En voici quelques uns :

Le séquençage de l'acte vaccinal, imaginé par le ministère de l'Intérieur fin août ne correspond pas aux règles respectées en matière de vaccination et d'actes de soins en général, où la même personne doit avoir une vision globale de l'acte.

Le côté aléatoire des rejets ou admissions de personnes sans bon dans les centres de vaccination a varié selon « l'autorité » du responsable du centre.

La demande par certains chefs d'établissements scolaires d'un certificat médical attestant de l'absence de grippe est tout aussi aberrante au vu du secret médical.

- Donner la priorité aux préoccupations sanitaires permettrait par ailleurs de réfléchir à la manière dont on pourrait prévenir les personnes qui devraient appartenir aux catégories prioritaires pour la vaccination. Une étude devrait être menée avec la CNIL pour savoir dans quelles conditions les données existantes sur la prescription de ventoline peuvent permettre de contacter les asthmatiques. Une réflexion semblable pourrait être menée pour des personnes à risque pouvant être identifiées par l'utilisation de médicaments spécifiques.

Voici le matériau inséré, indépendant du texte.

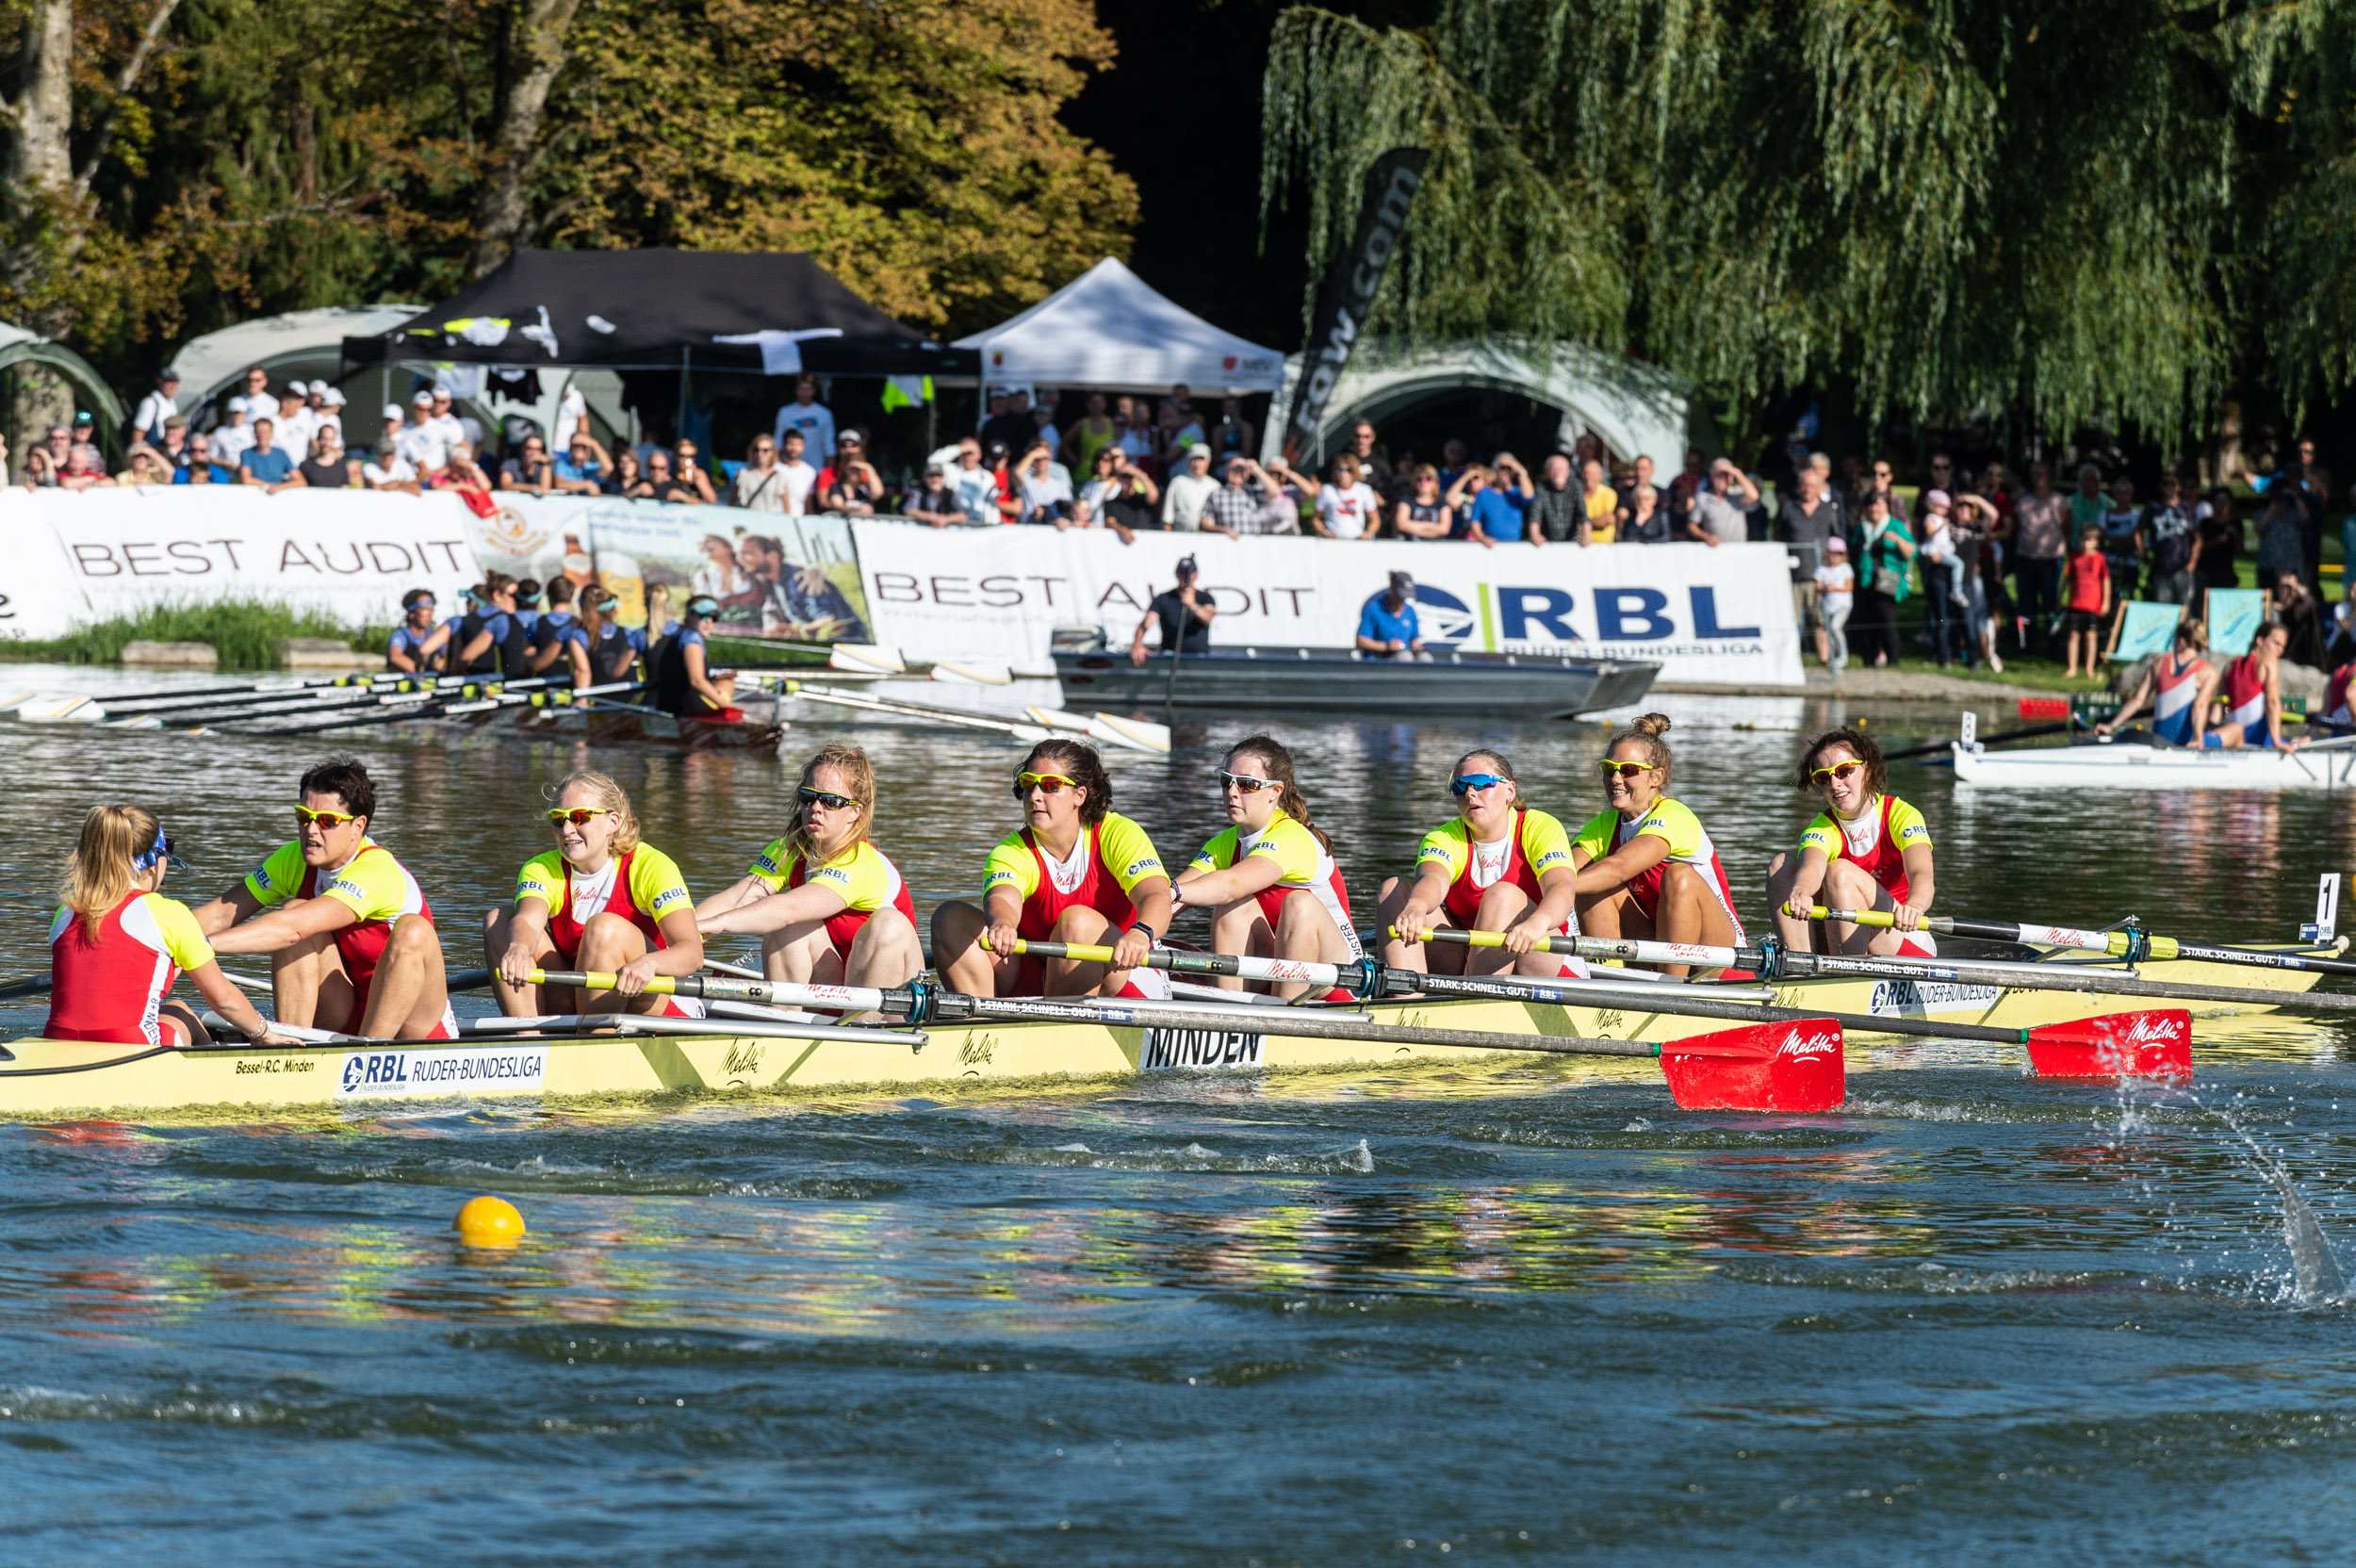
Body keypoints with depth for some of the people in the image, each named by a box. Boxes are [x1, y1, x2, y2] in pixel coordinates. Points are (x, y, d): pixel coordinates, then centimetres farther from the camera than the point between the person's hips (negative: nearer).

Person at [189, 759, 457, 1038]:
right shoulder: (294, 860, -3)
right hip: (345, 1020, 6)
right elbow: (220, 915, -7)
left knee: (411, 930, -32)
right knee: (295, 909, -15)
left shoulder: (376, 873, -26)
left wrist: (202, 944, -46)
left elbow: (293, 927, -39)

- Ne faudrait-il pas imaginer un dispositif plus resserré, une Task Force à la française, pilotée par le ministère de la Santé ? La question mérite d'être posée.

Cette Task Force serait notamment chargée d'identifier les réponses à apporter aux inquiétudes et aux réticences de la population, et de gérer une communication plus dynamique et plus interactive.